As the dissent also noted: “Illinois is a clear outlier on this issue . . . Hewitt must be overruled because it is outmoded and out of touch with contemporary experience and opinions on cohabitation.”

The overwhelming majority of states allow property-division claims between unmarried partners. Today’s decision leaves Illinois among only three states that do not recognize such claims.

The lawsuit began in 2010, when Eileen Brewer’s former partner Jane sought to retain an unfair portion of their shared home and assets. Although the couple had built a life together, intertwining their finances, sharing a home, and raising three children, the trial court applied the Hewitt decision to rule that Eileen could not bring a lawsuit for her fair share of their property because the couple had not been married. Today’s opinion affirms the trial court’s ruling. The National Center for Lesbian Rights (NCLR) and Chicago Attorney Angelika Keuhn represented Eileen Brewer. Professor Nancy Polikoff, Lambda Legal Defense & Education Fund, and the ACLU of Illinois filed an amicus brief urging reversal of Hewitt.

On December 19, 2014, the Court of Appeals for the First District had ruled that courts could not discriminate against unmarried couples by preventing them from enforcing property claims against one another when they break up. In the unanimous decision, written by Justice Margaret Stanton McBride, the court had held that Illinois’ “public policy to treat unmarried partnerships as illicit no longer exists” and that Brewer could “proceed with her claims against her former domestic partner” regarding the shared property they built up during their 26 years together. Today’s decision reversed the Court of Appeals.

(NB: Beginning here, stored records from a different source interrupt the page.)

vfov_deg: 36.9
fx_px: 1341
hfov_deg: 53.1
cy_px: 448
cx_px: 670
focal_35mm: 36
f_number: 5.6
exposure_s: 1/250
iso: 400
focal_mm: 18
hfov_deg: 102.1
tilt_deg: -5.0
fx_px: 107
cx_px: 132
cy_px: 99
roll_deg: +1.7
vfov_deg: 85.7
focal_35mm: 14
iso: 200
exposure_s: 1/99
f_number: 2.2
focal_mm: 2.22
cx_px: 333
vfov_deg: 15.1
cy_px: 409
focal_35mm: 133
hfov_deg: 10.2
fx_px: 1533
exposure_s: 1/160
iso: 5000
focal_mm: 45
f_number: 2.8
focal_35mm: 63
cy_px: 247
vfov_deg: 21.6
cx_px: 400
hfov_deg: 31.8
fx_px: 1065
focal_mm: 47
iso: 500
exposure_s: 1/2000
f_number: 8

Said NCLR Legal Director Shannon Minter, “The Court’s ruling today is a devastating blow to unmarried couples and their families. As the dissent points out, the majority’s opinion ignores the reality of families and will cause serious harms to countless individuals who are barred from bringing the same common law claims available to all other people in Illinois, solely because they were in a non-marital relationship. Whether a couple decides to marry or not, all of us are equal before the law. Today’s decision is a huge step backward for Illinois, which is now dramatically out of step with the rest of the country and with basic principles of fairness and equal access to the courts.”

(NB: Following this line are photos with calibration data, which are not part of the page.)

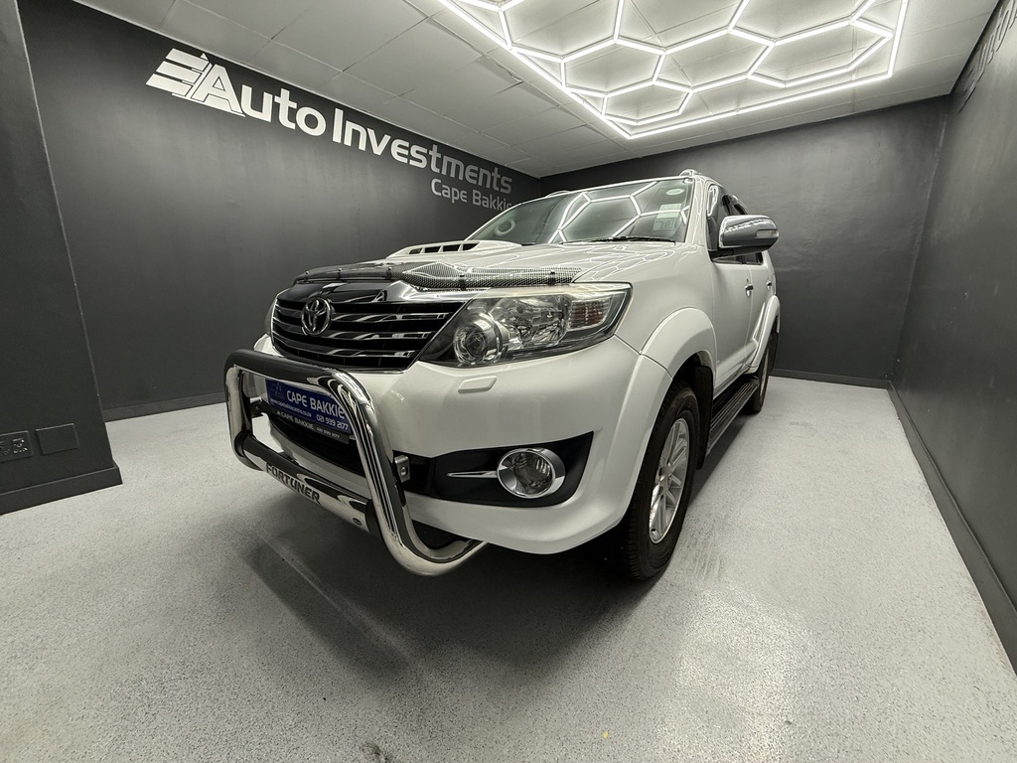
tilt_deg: -11.1
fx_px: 411
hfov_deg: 102.1
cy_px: 382
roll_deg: +1.2
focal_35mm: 14
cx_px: 508
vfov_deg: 85.7
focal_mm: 2.22
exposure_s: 1/100
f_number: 2.2
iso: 160
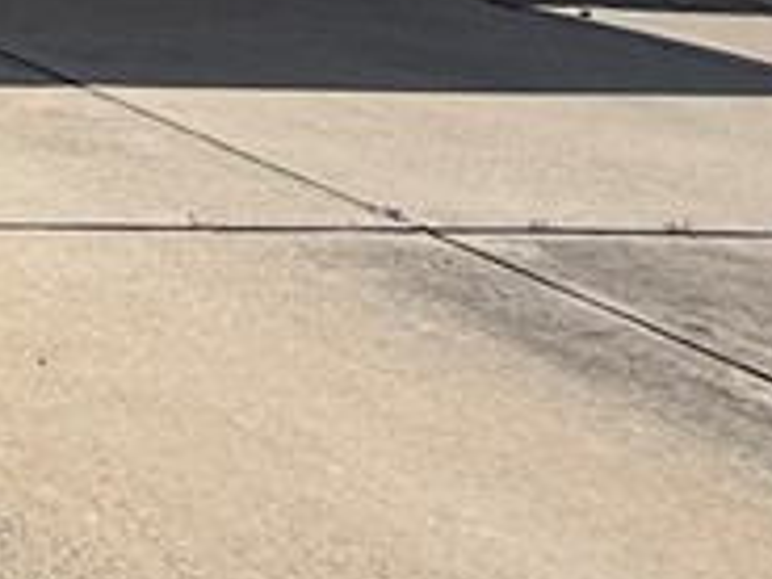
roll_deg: +0.0
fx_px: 1740
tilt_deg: +1.0
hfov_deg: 15.2
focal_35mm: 78
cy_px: -336
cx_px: -1049
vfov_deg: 16.8
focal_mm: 2.22
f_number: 2.2
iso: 50
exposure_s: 1/3460
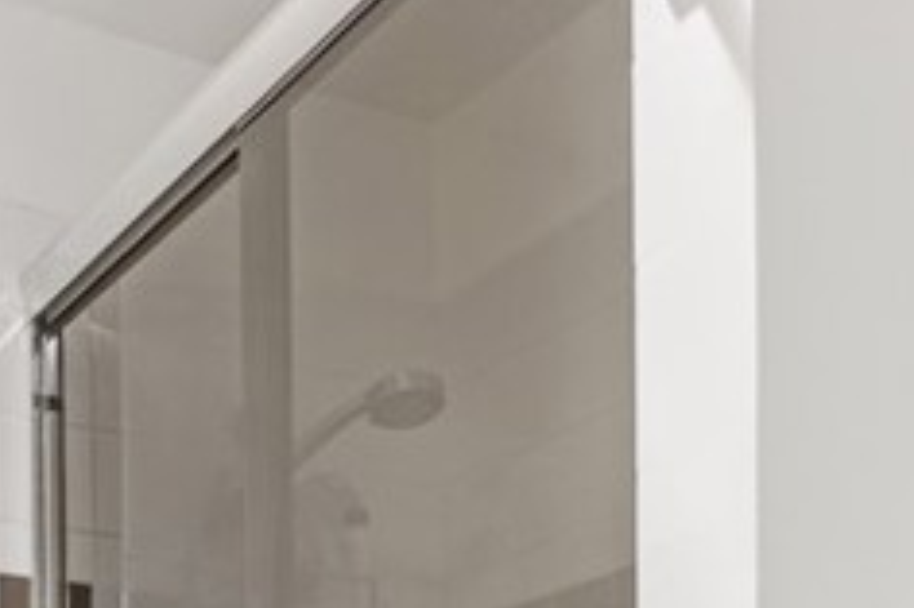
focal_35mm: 65
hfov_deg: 30.9
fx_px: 1649
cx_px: 550
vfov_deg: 18.1
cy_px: 972
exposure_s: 1/4
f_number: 7.1
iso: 100
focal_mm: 10
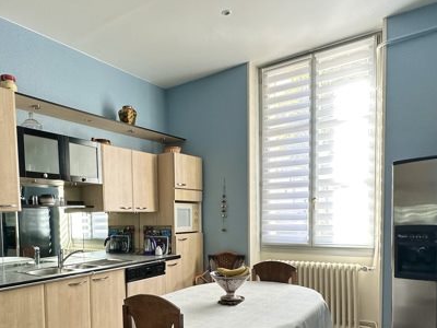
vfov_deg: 48.2
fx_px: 353
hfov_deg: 62.3
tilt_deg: -2.5
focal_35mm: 28
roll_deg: +1.5
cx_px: 157
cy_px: 238
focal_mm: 2.22
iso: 125
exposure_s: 1/99
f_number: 2.2
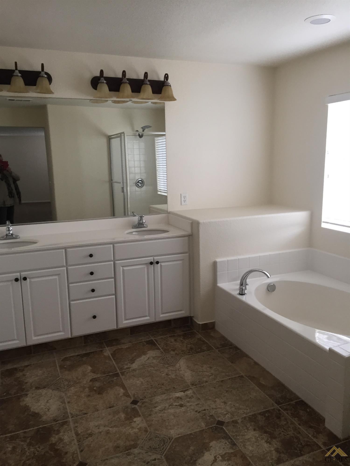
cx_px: 175
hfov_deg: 48.2
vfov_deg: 61.7
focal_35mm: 29
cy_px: 233
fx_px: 391
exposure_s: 1/30
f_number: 2.2
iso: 50
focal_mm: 4.15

Added American University Washington College of Law Professor Nancy Polikoff, one of the nation’s leading family law experts, “Unmarried couples can pool resources and make decisions for the good of their family unit. It’s shocking that five justices on the Illinois Supreme Court in 2016 refuse to see what almost every other state acknowledges: that one partner may have a legitimate claim for a share of assets that happen to be solely in the other partner’s name.”